# [What you have to do]
The records below are to be written out exactly, with every picture omitted.
————
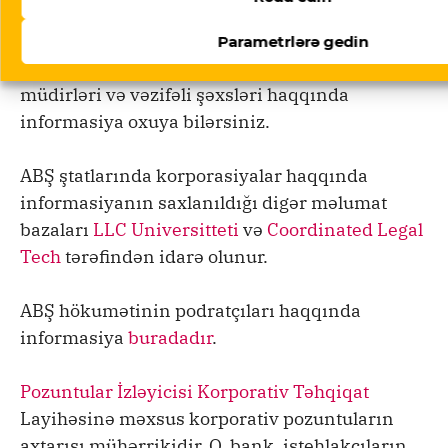
Məlumat Bazası
kimi mənbələri tapa bilərsiniz.
Bu ştat reyestrlərindən siz adətən şirkətin
Parametrlərə gedin
yaradıldığı tarix, qeydiyyatda olan ünvanı,
müdirləri və vəzifəli şəxsləri haqqında
informasiya oxuya bilərsiniz.
ABŞ ştatlarında korporasiyalar haqqında
informasiyanın saxlanıldığı digər məlumat
bazaları
LLC Universitteti
və
Coordinated Legal
Tech
tərəfindən idarə olunur.
ABŞ hökumətinin podratçıları haqqında
informasiya
buradadır
.
Pozuntular İzləyicisi
Korporativ Təhqiqat
Layihəsinə məxsus korporativ pozuntuların
axtarışı mühərrikidir. O, bank, istehlakçıların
————
# [Solution]
Məlumat Bazası
kimi mənbələri tapa bilərsiniz.
Bu ştat reyestrlərindən siz adətən şirkətin
Parametrlərə gedin
yaradıldığı tarix, qeydiyyatda olan ünvanı,
müdirləri və vəzifəli şəxsləri haqqında
informasiya oxuya bilərsiniz.
ABŞ ştatlarında korporasiyalar haqqında
informasiyanın saxlanıldığı digər məlumat
bazaları
LLC Universitteti
və
Coordinated Legal
Tech
tərəfindən idarə olunur.
ABŞ hökumətinin podratçıları haqqında
informasiya
buradadır
.
Pozuntular İzləyicisi
Korporativ Təhqiqat
Layihəsinə məxsus korporativ pozuntuların
axtarışı mühərrikidir. O, bank, istehlakçıların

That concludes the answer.